“No, Your Highness, you’re NOT allowed any more pudding! And while we’re at it, why haven’t you finished your prep?!”
Not words you’d imagine many royal or senior Arabs to hear very often, as another tray of baklava arrives to complement the boxes of Patchi chocolates, but, of course, it is a fact that many of the Emirati, Saudi and other GCC grands fromages were educated through the English public school system. The plush palaces of Abu Dhabi are a far cry from the icy dorms of Gordonstoun, where Crown Prince Mohammed bin Zayed Al Nahyan rested the royal bonce after a few laps of the grounds of a frosty December morn. Perhaps his cousin, the popular and amiable Sheikh Nahyan bin Mubarak Al Nahyan found his study at Millfield slightly cosier, as did Prince Waleed bin Talal bin Saud… the ideal preparation for his recent extended stay at the Ritz Carlton in Riyadh. As I was watching England play cricket at the Oval last year, our guest, Sheikh Nahyan’s son, Sheikh Mohammed, politely remarked that I needn’t explain the laws as he had played the game whilst at Malvern College, gently putting me in my place. Jordan’s former Deputy Prime Minister, the eminent Nasser Judeh, learnt his Latin declensions to the sound of squawking seagulls high above the cloisters of Eastbourne College, the understated alma mater of comedian and political aspirant, Eddie Izzard and Abu Dhabi based CNN correspondent and war zone enthusiast, Sam Kiley.
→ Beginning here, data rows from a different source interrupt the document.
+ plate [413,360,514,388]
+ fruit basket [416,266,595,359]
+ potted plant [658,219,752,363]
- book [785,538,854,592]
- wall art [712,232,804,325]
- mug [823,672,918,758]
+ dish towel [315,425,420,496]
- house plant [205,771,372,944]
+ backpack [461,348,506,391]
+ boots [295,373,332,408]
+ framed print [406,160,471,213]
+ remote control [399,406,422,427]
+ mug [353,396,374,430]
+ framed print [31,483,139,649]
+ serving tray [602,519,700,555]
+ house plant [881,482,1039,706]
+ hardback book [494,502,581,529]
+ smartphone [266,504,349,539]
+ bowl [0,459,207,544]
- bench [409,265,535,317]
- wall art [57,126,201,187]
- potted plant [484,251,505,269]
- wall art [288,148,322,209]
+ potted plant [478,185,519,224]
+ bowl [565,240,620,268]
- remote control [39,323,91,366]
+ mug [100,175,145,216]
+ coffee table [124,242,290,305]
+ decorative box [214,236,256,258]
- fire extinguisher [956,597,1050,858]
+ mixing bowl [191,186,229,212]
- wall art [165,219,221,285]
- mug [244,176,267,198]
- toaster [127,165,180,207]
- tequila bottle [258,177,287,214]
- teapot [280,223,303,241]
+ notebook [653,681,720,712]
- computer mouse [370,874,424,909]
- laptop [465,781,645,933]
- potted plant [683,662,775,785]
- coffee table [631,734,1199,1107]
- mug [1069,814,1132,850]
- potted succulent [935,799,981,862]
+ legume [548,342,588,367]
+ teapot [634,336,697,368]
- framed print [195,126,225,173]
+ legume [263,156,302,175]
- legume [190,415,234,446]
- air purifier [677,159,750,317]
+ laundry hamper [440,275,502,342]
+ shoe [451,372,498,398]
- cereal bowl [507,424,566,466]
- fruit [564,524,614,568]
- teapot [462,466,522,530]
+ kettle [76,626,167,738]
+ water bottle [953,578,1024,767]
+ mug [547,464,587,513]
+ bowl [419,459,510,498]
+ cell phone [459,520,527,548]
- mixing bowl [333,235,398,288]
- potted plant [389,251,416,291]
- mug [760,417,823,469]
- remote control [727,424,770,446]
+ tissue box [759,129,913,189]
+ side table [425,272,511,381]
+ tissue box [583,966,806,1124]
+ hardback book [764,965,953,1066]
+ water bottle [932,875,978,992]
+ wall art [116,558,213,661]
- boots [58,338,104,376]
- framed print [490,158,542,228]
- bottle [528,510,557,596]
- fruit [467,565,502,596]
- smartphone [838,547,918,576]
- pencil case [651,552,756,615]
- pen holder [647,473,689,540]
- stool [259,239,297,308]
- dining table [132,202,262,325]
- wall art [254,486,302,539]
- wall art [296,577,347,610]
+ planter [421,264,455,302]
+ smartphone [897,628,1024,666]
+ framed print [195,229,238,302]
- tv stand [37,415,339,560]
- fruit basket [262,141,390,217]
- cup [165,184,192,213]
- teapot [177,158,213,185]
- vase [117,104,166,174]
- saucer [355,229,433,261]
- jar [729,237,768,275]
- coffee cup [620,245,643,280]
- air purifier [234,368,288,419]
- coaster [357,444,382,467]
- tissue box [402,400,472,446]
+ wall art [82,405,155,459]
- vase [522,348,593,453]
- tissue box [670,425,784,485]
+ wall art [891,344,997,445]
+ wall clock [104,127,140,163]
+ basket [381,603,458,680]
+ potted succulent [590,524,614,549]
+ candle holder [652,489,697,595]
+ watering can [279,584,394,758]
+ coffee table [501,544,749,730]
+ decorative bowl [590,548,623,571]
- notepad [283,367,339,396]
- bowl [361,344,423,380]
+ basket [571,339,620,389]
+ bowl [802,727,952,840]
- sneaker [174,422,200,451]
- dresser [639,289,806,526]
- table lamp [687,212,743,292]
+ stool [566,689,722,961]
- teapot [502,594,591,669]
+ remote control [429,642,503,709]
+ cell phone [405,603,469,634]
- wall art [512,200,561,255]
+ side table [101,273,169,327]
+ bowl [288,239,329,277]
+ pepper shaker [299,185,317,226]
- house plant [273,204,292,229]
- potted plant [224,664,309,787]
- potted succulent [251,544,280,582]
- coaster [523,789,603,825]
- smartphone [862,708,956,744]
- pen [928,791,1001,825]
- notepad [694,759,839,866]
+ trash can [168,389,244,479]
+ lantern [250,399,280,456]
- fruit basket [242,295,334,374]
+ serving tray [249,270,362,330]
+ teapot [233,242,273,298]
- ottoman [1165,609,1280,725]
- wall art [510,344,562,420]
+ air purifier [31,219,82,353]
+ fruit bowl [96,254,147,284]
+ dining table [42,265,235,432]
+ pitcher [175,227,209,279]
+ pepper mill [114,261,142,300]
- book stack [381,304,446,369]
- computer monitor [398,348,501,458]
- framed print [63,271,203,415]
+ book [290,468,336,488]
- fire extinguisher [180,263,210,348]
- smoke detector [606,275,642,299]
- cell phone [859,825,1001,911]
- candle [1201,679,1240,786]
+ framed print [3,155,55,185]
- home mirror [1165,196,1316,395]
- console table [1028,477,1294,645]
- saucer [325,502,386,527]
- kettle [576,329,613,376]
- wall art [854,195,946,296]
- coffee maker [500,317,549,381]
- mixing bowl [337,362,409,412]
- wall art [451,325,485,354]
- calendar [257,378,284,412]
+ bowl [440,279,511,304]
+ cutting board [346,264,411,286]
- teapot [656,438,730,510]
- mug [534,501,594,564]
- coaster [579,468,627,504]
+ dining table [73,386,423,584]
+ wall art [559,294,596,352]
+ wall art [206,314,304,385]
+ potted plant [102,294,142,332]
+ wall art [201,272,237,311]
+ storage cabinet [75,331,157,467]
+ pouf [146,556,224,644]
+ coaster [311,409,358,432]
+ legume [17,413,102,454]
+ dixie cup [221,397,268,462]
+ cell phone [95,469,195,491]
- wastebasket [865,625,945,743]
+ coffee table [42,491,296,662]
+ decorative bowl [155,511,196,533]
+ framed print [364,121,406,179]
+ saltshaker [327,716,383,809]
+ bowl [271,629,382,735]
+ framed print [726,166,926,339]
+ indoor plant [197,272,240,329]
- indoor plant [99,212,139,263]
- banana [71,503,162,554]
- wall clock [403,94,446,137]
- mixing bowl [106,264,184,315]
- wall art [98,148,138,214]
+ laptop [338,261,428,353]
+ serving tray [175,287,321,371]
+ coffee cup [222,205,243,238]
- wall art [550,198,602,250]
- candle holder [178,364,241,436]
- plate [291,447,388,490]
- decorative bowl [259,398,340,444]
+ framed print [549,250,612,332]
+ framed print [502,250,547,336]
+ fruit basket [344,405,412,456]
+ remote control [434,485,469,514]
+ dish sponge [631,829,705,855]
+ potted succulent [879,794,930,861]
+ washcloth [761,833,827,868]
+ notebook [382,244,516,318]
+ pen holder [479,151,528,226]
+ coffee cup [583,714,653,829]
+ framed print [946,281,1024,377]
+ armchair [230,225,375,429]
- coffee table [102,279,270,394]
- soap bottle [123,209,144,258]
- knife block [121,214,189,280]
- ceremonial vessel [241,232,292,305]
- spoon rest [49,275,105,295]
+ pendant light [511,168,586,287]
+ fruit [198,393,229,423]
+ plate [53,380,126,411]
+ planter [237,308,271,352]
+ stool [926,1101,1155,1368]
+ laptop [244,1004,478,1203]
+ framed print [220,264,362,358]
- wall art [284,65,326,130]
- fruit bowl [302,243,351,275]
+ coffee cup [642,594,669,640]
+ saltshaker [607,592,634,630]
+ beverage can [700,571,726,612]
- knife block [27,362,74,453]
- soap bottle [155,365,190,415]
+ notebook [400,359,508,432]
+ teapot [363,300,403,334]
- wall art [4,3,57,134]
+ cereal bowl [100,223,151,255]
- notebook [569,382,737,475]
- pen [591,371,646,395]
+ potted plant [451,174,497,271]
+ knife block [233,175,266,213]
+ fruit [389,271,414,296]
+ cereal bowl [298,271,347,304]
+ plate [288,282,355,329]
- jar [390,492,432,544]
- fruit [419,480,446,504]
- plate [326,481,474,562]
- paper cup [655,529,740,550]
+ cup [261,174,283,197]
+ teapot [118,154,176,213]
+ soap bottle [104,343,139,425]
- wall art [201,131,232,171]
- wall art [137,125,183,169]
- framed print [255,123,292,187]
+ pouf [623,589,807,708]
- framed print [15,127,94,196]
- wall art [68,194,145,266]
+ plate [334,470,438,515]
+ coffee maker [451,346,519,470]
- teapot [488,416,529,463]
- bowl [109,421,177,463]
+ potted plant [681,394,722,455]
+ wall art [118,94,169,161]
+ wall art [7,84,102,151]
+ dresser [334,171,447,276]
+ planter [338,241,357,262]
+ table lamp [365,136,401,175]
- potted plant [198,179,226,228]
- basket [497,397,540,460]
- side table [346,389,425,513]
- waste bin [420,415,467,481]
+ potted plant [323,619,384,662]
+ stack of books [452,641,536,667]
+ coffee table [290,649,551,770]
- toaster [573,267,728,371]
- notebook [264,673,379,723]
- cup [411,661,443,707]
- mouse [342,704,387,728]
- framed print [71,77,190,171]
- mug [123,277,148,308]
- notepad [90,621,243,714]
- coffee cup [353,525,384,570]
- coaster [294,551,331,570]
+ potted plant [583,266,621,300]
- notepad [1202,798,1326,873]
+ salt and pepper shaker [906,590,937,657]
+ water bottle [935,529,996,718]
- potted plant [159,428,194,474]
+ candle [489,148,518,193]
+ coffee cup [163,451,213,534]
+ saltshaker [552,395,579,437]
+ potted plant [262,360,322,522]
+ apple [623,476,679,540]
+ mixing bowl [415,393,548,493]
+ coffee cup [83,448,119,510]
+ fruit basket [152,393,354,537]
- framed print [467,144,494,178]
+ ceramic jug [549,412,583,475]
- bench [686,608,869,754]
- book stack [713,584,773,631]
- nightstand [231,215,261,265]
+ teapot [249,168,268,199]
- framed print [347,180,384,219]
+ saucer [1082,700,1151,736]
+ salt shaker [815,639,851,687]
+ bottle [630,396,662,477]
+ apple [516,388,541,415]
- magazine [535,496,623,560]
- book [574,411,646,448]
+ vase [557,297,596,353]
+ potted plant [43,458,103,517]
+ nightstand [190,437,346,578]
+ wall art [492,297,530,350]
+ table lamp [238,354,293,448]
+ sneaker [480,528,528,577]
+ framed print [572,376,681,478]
It would take too long to count the number of GCC royals to have passed out at Sandhurst, but it’s an impressive gallery whose friendships with their fellow cadets have endured.
Fly in the reverse direction, however, and investment in schools in the Middle East is thriving. The Yellow Jersey is indisputably worn by Sunny Varkey, the Chairman and founder of GEMS Education, where Tony Little, former Master of Eton, is but one of his retained advisors. GEMS has 250 multi-award winning schools globally, with 32 in Dubai alone. With a largely expat population, where contracts last for 3-5 years on average, this is THE crucial factor that parents have to weigh up when moving here. All nationalities are supported with a range of curricula, and fees are generally less than those in the UK private school sector. Brighton College, Cranleigh, Repton College and many more have set up twin establishments here in UAE, filling up very quickly with 1200 to 1500 pupils each.
No wonder, then, others are keen to get in on the act. UK based International Schools Partnership (ISP), represented in the Middle East by BME Growth Managing Director, Richard Draycott, has acquired four schools in UAE and two in Qatar, one of which is Park House, recently sold by the founder and former Irish Guard, Niall Brennan. I wonder how many British families started a school in the Middle East 25 years ago? Talk about ahead of the game. ISP are actively on the expansion trail in SE Asia as well. To compare those pesky fees between Brighton College in East Sussex and Abu Dhabi might bring tears to the UK parents’ eyes. Whilst Mummy and Daddy from Ditchling are forking out a cool GBP 35,000 per year per child, and that’s after paying Spreadsheet Phil, their tanned counterparts in Al Bateen are saving about half that with no Phil to worry about. Little Johnny in Jumeirah may have to be at his desk at 7.15am, but he’s out at 3pm and is whisked off by the driver to Harlequins rugby coaching, sailing at Dubai Offshore Sailing Club (DOSC to the locals, and a real haven of civility), or playing cricket at the ICC training ground. Not a bad start in life.
And the economics of school ownership and investment stacks up too, especially with the ISP model. As Draycott explains, “historically, schools in the Middle East were either part of a conglomerate or built by successful businessmen who wished to diversify their family portfolio. The market has become increasingly sophisticated with structures familiar in mature markets being implemented. ‘Opco/Propco’ models were unheard of 10 years ago, but REITS and specialist property investors are now major players in the market. ISP’s initial foray was to purchase outright; we have graduated to a leasing model and are now developing assets both on balance sheet and with third parties. The key for property investors is comfort around the covenant, as ever, and generally this is achieved with 25 year terms”.